Saturday, July 13, 2013

Finding Out

When I found out I was pregnant at 21 I had a rush of emotions. I was so utterly surprised that I wasn't even sure how to react. I had always had irregular periods because of my Polycystic Ovary Syndrome and even birth control did not regulate it. I was told that because of the PCOS, I would most likely have problems getting pregnant. so you can imagine my surprise as a senior in college when I held the positive pregnancy test in my hand.

After the initial impact of the news, I had time to actually soak it all in. I went and told John at his DJing gig that night and when I saw the smile on his face, I knew that everything was going to be okay. John had proposed to me in November, 4 months before I became pregnant, and I couldn't have been more excited to start the rest of my life with him. I knew he was who I wanted to be with, so finding out I was pregnant did not make me feel like I was going to be stuck with someone who I wasn't sure about.

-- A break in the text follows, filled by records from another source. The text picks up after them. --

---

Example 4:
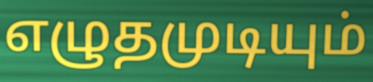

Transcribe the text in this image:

எழுதமுடியும்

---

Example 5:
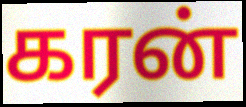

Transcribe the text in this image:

கரன்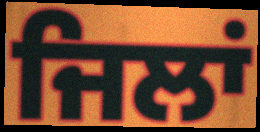
ਜਿਲਾਂ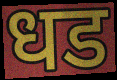
धडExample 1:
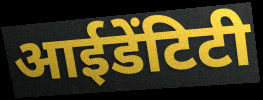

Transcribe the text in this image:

आईडेंटिटी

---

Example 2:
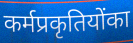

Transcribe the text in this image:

कर्मप्रकृतियोंका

But then reality set it. Big decisions needed to be made. Anxiety attacked me full force. Hormones always found a way into turning me into a blubbering mess. And worst of all, I had no control over any of it.

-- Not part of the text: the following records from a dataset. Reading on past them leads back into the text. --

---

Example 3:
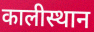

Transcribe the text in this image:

कालीस्थान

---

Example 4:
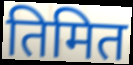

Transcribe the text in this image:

तिमित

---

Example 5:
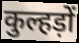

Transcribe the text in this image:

कुल्हड़ों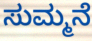
ಸುಮ್ಮನೆ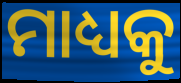
ମାଧ୍ୟକୁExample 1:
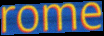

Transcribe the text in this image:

rome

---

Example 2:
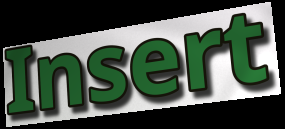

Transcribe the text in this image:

Insert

So here I am, 21 and pregnant. I have the rest of my life in front of me and a baby on the way. The emotional roller coaster I have been on since the day I found out is actually why I wanted to start this blog. Some of the things I have gone through might be unique to my situation, but I hope that this blog will still be relatable to other young moms.

Even I don't know where this blog is going to take me because my situation changes everyday, but I am inviting you to join me for the ride. Enjoy!